_Exercise_
In the listing below, locate the line with "incríveis de alimentos que são" and the line with "用於工業和專業應用的創新塗料（Silver I.C.E.、Perma-SHI", then output both and everything between them exactly, minus any pictures.

━━━━━━━━━━━━━━━━━━━━━━━━━━━━━━

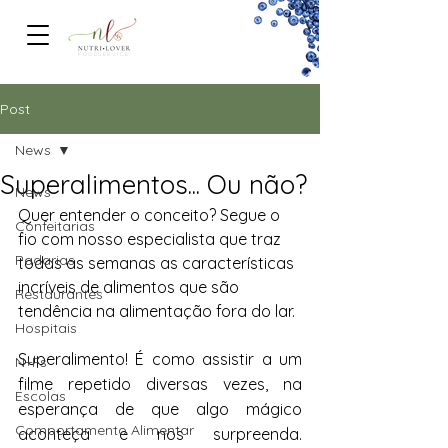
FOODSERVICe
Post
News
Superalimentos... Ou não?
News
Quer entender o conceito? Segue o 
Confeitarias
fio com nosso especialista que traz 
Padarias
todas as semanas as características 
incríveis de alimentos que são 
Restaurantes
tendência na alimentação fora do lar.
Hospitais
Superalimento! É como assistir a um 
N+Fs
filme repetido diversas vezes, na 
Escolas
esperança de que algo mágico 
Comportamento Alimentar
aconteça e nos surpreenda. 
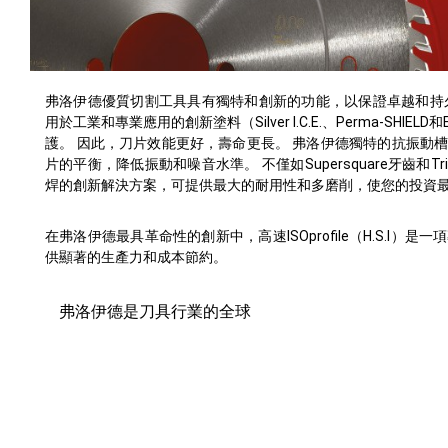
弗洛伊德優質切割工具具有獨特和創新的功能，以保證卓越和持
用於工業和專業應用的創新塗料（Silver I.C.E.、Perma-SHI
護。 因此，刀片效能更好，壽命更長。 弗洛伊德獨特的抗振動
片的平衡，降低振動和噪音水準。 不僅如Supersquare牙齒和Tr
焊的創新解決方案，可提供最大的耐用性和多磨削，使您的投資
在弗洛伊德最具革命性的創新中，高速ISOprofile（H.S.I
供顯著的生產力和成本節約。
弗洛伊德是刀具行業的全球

━━━━━━━━━━━━━━━━━━━━━━━━━━━━━━

_Exercise result_
incríveis de alimentos que são 
Restaurantes
tendência na alimentação fora do lar.
Hospitais
Superalimento! É como assistir a um 
N+Fs
filme repetido diversas vezes, na 
Escolas
esperança de que algo mágico 
Comportamento Alimentar
aconteça e nos surpreenda. 
弗洛伊德優質切割工具具有獨特和創新的功能，以保證卓越和持
用於工業和專業應用的創新塗料（Silver I.C.E.、Perma-SHI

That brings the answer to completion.